● Document:
The society said it was concerned whether full consideration had been given to the value of disclosure in the “vast majority of cases” which did not proceed to trial.
“Disclosure is a hugely important tool in resolving cases, and the process reveals contemporaneous documents, which are often of significant probative value and result in cases settling.
“If the proposals are implemented in their current form then we are concerned that important documents, on which cases may turn, may not come to light. As a result, limiting disclosure will increase the risk of miscarriages of justice.”
The society said the costs of the new disclosure practice direction could be “prohibitive” in some cases, particularly the costs of discussions with opponents. It warned that the cost-budgeting process was “at risk of being undermined” by the reforms.
“Disclosure costs will not be determined until after the case management conference (CMC). This means that further work in relation to budgets will need to be undertaken post-CMC. This will result in additional cost and possibly a further CMC to make a final determination on costs budgets.”
On technology, the society warned that smaller firms or litigants in person may not be able to afford the tools specifically required by the new regime.
The society added that disclosure reforms were not appropriate for contentious probate or Trusts of Land and Appointment of Trustees Act cases because they related to “private individuals” who tended to know “what the documents are and where they are”.
While disclosure in these cases could be significant, the search process was not complex and anecdotal evidence suggested the issues identified by DWG did not arise.

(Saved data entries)

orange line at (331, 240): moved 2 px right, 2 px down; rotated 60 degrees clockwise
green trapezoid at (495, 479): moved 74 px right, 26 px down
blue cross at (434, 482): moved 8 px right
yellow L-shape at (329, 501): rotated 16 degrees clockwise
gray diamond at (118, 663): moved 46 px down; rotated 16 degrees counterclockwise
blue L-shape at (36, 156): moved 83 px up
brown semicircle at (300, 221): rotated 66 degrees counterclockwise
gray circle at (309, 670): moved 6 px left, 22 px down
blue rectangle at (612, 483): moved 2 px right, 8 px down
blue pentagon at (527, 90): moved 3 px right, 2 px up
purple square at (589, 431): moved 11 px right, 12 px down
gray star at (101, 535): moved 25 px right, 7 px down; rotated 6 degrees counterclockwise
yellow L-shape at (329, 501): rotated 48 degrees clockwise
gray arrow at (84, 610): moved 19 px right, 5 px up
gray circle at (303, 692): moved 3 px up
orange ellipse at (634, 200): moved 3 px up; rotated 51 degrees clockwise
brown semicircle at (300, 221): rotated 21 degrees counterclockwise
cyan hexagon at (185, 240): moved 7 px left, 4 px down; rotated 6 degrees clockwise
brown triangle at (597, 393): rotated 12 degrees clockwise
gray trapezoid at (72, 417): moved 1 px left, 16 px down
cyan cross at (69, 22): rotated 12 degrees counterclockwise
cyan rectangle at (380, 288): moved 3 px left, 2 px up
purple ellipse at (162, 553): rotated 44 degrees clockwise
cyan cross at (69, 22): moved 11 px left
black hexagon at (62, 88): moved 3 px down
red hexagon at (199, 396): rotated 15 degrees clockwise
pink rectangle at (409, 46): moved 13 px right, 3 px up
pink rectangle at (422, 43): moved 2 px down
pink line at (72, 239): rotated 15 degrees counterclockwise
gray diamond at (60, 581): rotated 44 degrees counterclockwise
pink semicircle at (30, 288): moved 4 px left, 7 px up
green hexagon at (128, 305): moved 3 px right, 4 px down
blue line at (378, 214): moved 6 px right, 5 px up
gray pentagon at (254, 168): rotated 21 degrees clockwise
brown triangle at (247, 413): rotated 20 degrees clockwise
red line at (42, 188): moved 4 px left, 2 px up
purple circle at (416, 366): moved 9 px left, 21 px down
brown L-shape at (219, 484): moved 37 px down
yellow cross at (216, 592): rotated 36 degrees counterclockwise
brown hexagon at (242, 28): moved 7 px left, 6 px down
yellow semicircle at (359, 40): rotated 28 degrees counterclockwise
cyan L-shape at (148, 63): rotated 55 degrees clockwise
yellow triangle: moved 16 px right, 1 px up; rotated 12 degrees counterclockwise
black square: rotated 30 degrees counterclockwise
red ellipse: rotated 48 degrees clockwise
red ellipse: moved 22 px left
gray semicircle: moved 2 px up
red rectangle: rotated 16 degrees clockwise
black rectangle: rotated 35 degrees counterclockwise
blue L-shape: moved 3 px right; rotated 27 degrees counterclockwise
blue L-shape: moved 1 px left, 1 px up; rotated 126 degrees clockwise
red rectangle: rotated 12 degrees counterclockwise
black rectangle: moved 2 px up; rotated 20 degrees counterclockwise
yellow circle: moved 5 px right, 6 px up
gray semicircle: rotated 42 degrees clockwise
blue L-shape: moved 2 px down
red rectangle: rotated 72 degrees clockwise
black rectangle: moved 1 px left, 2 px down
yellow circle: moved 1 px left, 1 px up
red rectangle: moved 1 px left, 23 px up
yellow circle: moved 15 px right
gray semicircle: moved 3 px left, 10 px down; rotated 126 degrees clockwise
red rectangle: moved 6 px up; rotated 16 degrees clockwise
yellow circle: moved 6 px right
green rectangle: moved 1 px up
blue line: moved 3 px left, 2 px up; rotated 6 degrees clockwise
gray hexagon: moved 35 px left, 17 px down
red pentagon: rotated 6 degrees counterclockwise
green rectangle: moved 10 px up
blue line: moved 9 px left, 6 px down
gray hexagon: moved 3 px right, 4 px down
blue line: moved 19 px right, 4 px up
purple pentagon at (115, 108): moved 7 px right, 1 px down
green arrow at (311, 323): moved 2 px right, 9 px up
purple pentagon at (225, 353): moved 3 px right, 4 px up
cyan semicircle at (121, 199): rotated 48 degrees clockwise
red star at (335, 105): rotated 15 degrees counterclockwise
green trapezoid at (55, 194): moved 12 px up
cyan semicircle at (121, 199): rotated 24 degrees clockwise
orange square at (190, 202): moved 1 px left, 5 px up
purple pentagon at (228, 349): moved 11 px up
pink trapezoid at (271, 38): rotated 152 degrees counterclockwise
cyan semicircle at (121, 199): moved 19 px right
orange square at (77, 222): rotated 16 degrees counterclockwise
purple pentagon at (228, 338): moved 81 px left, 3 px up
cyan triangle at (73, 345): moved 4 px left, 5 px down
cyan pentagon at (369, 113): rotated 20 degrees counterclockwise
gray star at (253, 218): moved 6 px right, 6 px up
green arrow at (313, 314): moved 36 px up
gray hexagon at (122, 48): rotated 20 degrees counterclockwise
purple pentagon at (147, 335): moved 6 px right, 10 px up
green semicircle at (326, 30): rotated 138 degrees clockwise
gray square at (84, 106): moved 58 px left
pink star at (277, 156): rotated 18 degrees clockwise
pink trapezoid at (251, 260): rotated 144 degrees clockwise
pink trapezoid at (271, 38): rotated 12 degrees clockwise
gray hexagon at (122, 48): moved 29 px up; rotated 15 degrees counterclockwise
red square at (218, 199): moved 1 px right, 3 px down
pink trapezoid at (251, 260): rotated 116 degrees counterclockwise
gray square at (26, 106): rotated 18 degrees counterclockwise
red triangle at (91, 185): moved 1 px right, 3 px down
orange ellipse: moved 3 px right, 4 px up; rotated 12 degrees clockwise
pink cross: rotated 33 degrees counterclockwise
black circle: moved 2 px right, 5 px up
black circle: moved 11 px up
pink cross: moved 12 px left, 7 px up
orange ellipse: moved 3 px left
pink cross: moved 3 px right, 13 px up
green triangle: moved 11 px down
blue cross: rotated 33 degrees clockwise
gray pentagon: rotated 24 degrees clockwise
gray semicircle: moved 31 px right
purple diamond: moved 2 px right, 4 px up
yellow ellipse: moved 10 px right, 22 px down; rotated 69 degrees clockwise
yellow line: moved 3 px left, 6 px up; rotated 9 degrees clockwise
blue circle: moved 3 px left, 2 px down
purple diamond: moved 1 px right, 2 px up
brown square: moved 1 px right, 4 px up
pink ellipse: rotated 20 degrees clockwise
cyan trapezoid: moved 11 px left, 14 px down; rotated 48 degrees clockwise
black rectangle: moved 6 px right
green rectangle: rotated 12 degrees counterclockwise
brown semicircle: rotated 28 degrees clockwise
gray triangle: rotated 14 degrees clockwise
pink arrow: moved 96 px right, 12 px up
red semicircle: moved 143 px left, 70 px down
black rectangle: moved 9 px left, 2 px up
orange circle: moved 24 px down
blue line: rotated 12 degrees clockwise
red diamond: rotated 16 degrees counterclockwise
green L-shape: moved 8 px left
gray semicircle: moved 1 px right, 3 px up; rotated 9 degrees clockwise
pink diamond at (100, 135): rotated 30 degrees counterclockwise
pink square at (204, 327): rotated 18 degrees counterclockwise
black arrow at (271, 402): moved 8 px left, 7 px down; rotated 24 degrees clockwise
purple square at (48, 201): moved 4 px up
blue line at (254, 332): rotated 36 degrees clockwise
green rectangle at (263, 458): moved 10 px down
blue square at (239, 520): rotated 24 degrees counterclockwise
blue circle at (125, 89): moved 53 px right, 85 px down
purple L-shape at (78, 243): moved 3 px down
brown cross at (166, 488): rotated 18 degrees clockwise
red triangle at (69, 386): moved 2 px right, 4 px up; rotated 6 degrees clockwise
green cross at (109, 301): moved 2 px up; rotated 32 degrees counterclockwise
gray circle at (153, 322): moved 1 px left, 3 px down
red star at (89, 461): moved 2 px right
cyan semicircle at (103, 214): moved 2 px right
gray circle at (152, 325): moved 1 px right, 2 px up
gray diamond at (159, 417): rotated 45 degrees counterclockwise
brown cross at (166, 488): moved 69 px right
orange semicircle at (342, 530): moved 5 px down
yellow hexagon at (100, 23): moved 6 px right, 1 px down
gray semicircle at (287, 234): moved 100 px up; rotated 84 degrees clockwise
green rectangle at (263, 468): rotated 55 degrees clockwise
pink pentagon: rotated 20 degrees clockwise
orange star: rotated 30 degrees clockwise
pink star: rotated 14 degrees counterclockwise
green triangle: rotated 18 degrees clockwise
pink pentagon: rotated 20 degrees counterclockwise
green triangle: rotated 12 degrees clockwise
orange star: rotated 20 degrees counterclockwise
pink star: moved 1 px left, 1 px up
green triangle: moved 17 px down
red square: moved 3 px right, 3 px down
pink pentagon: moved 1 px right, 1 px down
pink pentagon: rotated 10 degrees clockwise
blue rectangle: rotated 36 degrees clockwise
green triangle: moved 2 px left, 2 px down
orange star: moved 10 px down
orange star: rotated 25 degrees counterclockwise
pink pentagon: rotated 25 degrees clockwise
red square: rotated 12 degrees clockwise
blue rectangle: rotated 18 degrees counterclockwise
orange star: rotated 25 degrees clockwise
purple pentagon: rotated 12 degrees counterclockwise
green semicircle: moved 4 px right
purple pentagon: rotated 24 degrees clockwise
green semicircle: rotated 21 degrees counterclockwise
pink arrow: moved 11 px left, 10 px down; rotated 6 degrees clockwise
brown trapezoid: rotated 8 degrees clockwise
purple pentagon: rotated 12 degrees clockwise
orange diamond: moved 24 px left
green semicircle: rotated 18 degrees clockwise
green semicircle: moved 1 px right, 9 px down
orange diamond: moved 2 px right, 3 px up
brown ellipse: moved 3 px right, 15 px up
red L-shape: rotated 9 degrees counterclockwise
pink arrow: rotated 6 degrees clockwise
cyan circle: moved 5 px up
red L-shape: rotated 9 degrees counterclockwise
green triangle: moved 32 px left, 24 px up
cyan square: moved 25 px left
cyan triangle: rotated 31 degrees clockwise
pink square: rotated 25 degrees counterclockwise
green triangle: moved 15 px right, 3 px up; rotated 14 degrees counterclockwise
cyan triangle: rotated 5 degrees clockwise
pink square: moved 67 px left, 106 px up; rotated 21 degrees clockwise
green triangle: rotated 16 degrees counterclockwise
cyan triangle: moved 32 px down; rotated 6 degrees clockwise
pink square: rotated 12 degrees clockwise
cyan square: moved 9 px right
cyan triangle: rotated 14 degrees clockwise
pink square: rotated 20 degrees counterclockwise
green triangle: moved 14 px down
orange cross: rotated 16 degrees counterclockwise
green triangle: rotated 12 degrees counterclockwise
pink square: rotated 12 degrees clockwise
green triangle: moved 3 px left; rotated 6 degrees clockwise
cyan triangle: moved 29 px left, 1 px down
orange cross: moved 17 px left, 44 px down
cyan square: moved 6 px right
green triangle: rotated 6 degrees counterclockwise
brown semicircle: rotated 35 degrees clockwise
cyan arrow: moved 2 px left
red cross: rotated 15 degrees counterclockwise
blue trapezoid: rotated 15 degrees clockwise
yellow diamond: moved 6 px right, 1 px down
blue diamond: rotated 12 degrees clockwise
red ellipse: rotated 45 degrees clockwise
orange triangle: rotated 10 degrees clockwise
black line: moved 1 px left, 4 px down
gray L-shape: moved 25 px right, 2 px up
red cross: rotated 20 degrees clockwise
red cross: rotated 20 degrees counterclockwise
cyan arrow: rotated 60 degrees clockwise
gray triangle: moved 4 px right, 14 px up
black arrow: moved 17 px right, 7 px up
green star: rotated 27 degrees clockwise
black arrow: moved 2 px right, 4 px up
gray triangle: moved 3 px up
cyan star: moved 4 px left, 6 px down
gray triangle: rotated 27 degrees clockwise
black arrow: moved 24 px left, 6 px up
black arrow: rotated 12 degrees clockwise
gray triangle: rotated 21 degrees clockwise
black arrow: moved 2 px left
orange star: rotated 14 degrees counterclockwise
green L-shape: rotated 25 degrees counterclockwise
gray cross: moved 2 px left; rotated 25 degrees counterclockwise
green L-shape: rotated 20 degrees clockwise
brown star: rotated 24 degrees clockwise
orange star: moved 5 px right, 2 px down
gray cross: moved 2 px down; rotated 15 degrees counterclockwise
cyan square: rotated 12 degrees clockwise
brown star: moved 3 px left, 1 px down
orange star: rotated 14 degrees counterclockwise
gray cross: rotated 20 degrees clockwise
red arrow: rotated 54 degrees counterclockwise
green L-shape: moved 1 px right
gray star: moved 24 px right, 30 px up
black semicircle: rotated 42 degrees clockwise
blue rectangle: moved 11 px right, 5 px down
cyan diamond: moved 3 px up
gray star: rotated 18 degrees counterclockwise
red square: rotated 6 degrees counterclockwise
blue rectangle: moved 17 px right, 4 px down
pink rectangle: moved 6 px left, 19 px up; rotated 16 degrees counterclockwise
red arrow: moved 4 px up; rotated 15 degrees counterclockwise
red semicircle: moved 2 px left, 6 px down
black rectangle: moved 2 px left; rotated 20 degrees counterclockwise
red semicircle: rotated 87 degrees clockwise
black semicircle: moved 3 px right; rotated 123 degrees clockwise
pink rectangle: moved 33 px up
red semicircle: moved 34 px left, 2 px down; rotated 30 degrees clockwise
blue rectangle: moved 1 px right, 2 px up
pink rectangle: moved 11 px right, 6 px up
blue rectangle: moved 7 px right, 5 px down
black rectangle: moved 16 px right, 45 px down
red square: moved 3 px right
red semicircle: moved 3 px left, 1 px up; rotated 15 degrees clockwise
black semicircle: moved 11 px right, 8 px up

● To be done: Rewrite the stretch of the disclosure text from "The society said it" through "by the reforms.", changing "proposals" to "plans".

● Output below:
The society said it was concerned whether full consideration had been given to the value of disclosure in the “vast majority of cases” which did not proceed to trial.
“Disclosure is a hugely important tool in resolving cases, and the process reveals contemporaneous documents, which are often of significant probative value and result in cases settling.
“If the plans are implemented in their current form then we are concerned that important documents, on which cases may turn, may not come to light. As a result, limiting disclosure will increase the risk of miscarriages of justice.”
The society said the costs of the new disclosure practice direction could be “prohibitive” in some cases, particularly the costs of discussions with opponents. It warned that the cost-budgeting process was “at risk of being undermined” by the reforms.